The Fulton County Board of Commissioners voted Wednesday to keep the countywide general fund property tax rate flat after last month’s proposal to increase it more than 11% caused an outcry.

Uncertainty remained over the costs the county must shoulder this year to comply with a federal consent decree that mandates improved conditions at the jail on Rice Street. But Chief Financial Officer Sharon Whitmore said about 10% of county positions were vacant during the first half of this year, leading to $54 million in unspent personnel costs the county can tap.

The revelation left some commissioners frustrated.

“We put the fear into the citizens about their taxes going up and them not being be able to pay their bills, and that wasn’t necessary,” Commissioner Dana Barrett said. “We need to do better.”

Commissioners voted 6-1 to hold the tax rate at 8.87 mills. One mill represents $1 of tax liability for each $1,000 of assessed property value. The rate has been the same since 2022.

About 100 residents spoke Wednesday against a tax rate increase. Some commissioners said they received hundreds of additional emails.

Commissioner Mo Ivory, who first proposed a 1-mill increase last month, was the lone dissenter. She continued to argue the increase was necessary, primarily citing the consent decree.

“A third-party independent monitor from the federal government is coming,” she said. “I’ll see you next August. We’ll have the same conversation again, but it won’t be 1 mill.”

Based on communications from the monitor and Sheriff Patrick Labat, commissioners cited about $100 million in costs related to the consent decree, but not all of it would be spent this year.

The consent decree is the biggest “budget pressure” facing Fulton County, said Whitmore, who tallied $5.4 million in related costs from January through early July, including facility maintenance fixes.

“There will be other costs that will be identified through the remainder of the year,” she said. “We just can’t quantify those right now.”

An analysis of the jail’s staffing should be finished next month, according to a Fulton County spokesperson. The largest cost this year for consent decree compliance would be increased staff, but the tax rate set Wednesday would only need to fund new hires through the last few months of the year, Whitmore said.

# SOURCE MATERIAL
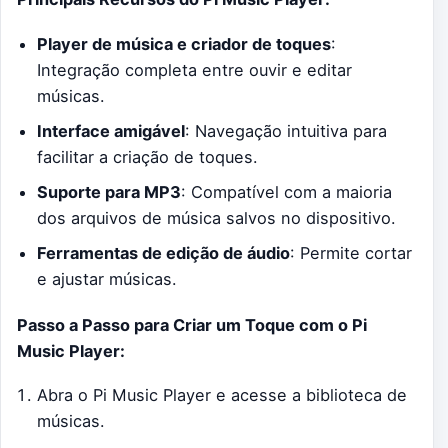
Player de música e criador de toques
:
Integração completa entre ouvir e editar
músicas.
Interface amigável
: Navegação intuitiva para
facilitar a criação de toques.
Suporte para MP3
: Compatível com a maioria
dos arquivos de música salvos no dispositivo.
Ferramentas de edição de áudio
: Permite cortar
e ajustar músicas.
Passo a Passo para Criar um Toque com o Pi
Music Player:
Abra o Pi Music Player e acesse a biblioteca de
músicas.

# EXERCISE SET
• 1. Reproduce the passage of the Fulton County tax article starting at "Commissioner Mo Ivory, who" and ending at "spent this year.".
• 2. Answer these questions from the Fulton County tax article:
(a) At what rate, in mills, did commissioners vote to hold the tax rate?
(b) About how many residents spoke Wednesday against a tax rate increase?
(c) How much in consent-decree-related costs did Whitmore tally from January through early July?
The records have no connection to the article on the Fulton County tax rate.

# PROBLEM SOLUTIONS
• 1.
Commissioner Mo Ivory, who first proposed a 1-mill increase last month, was the lone dissenter. She continued to argue the increase was necessary, primarily citing the consent decree.

“A third-party independent monitor from the federal government is coming,” she said. “I’ll see you next August. We’ll have the same conversation again, but it won’t be 1 mill.”

Based on communications from the monitor and Sheriff Patrick Labat, commissioners cited about $100 million in costs related to the consent decree, but not all of it would be spent this year.

• 2.
(a) 8.87 mills
(b) About 100
(c) $5.4 million